In "Picturebooks and Trojan Horses", writer Elina Druker considers Historien om någon as part of a larger artistic context of book illustrations and avant-garde art books, through its book-as-a-building conceit. Møller-Nielsen had previously worked in a similar tradition in his 1947 picture book Historien om... ("The Story About..."), which also plays with the physical aspect of the book through the use of pages with holes that can be seen through. Later books following the tradition of Historien om någon, with its use of space as a play area in picture books, include Sanna Mander's Nyckelknipan (2017), Aron Landahl's Dropp dropp (2019), and Ebba Berg's and Alexander Jansson's Tassemarker (2019); Upsala Nya Tidning considered the latter a worthy successor to Historien om någon, although less innovative.

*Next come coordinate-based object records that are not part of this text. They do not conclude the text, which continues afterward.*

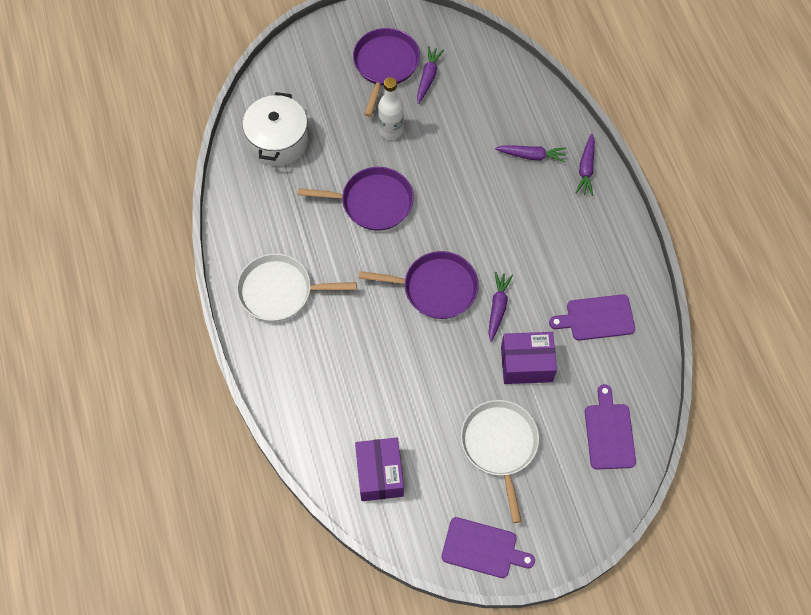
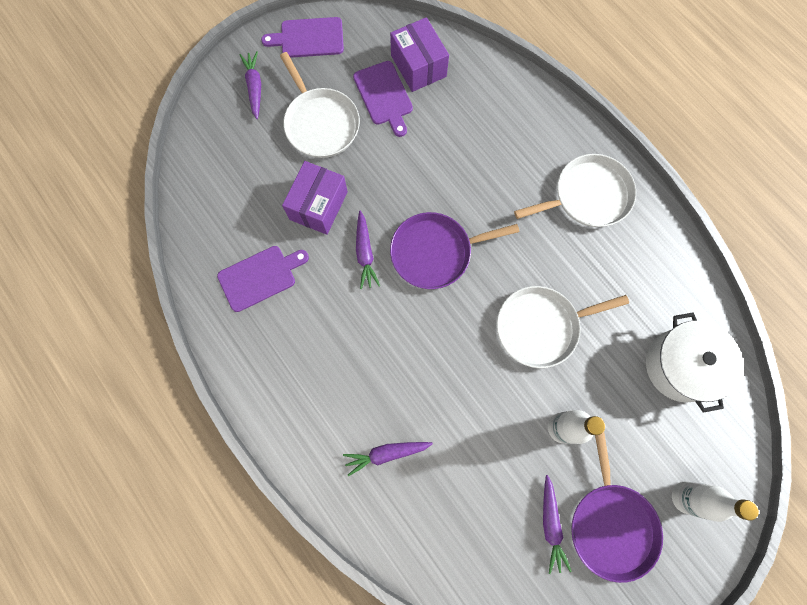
camera: 160 degrees right, 10 degrees up
purple pan [298,167,414,231] -> white pan [497,286,629,368]
purple box [501,332,557,384] -> purple box turned 45 degrees counterclockwise [282,161,348,235]
purple carrot [575,134,595,196] -> purple carrot moved to [239,51,261,119]
purple cutting board [585,384,636,469] -> purple cutting board moved to [353,61,413,137]
none -> white bottle [672,482,759,522]

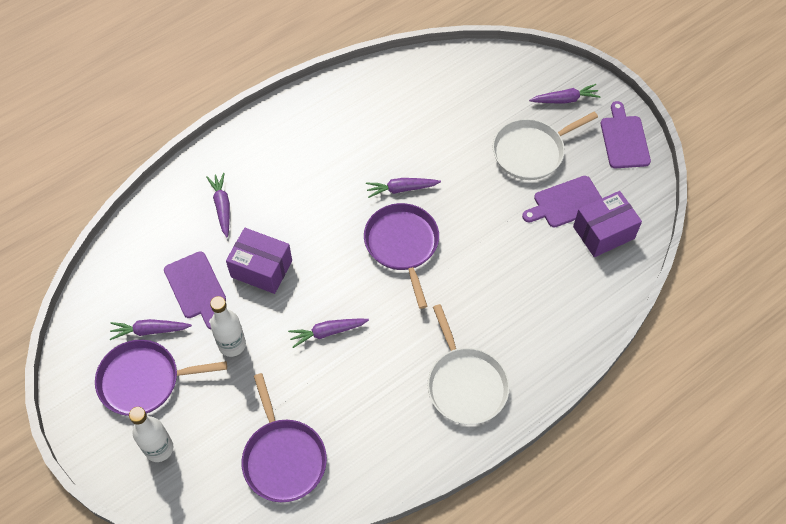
camera: 90 degrees right, 15 degrees down
purple cutting board [217,246,309,312] -> purple cutting board moved to [164,251,226,329]
purple box [282,161,348,235] -> purple box moved to [226,228,292,294]
white pan [497,286,629,368] -> purple carrot [288,319,369,348]
white pot [646,312,743,413] -> purple pan [242,373,327,502]

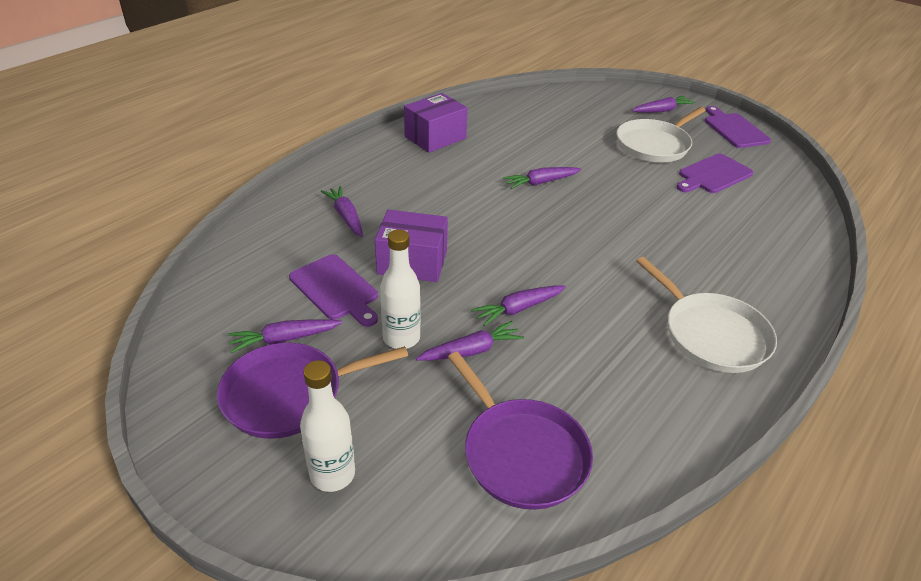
camera: 15 degrees left, 20 degrees down
purple pan [364,203,439,309] -> none
purple box [573,191,642,257] -> purple box moved to [404,93,468,153]
none -> purple carrot [416,321,524,361]

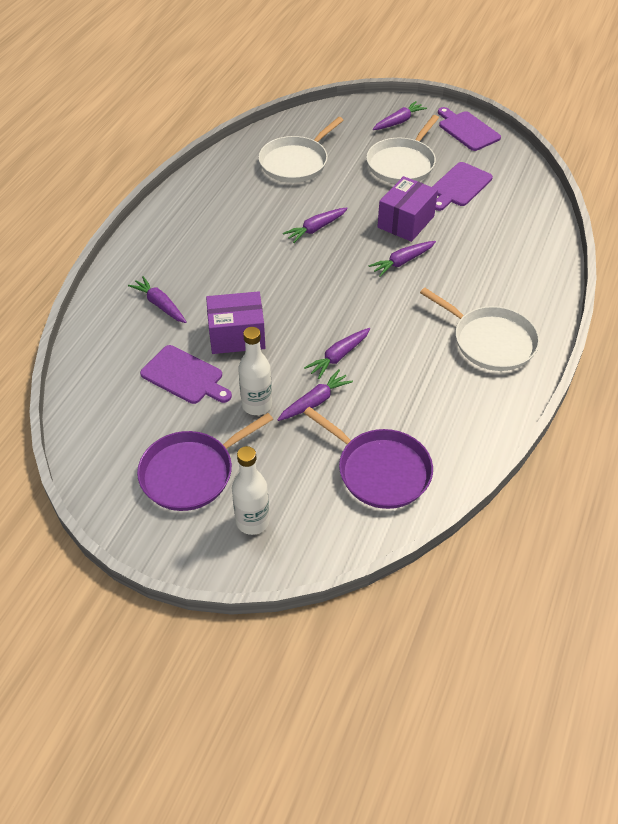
camera: 15 degrees left, 10 degrees up
purple carrot [228,319,343,353] -> purple carrot moved to [369,241,436,277]
purple box [404,93,468,153] -> purple box moved to [377,176,438,242]
none -> white pan [259,117,344,183]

A musical theater adaptation of the book, aimed at children aged 2–4, was performed by Boulevardteatern in Stockholm in 2011; it was directed and written by Sten Hellström, with scenography by Amanda Cederquist, music by Pelle Halvarsson, and on-stage performances by Halvarsson and Mirja Breitholtz. Dagens Nyheter criticized the musical for stretching out the short story too much when adapting it, and for its use of a large stage in a production aimed at young children, but liked Halvarsson's cello-based music; on the other hand, Nerikes Allehanda called it an exciting play for young children. Boulevardteatern has since performed Historien om någon at other venues in Sweden, including at libraries.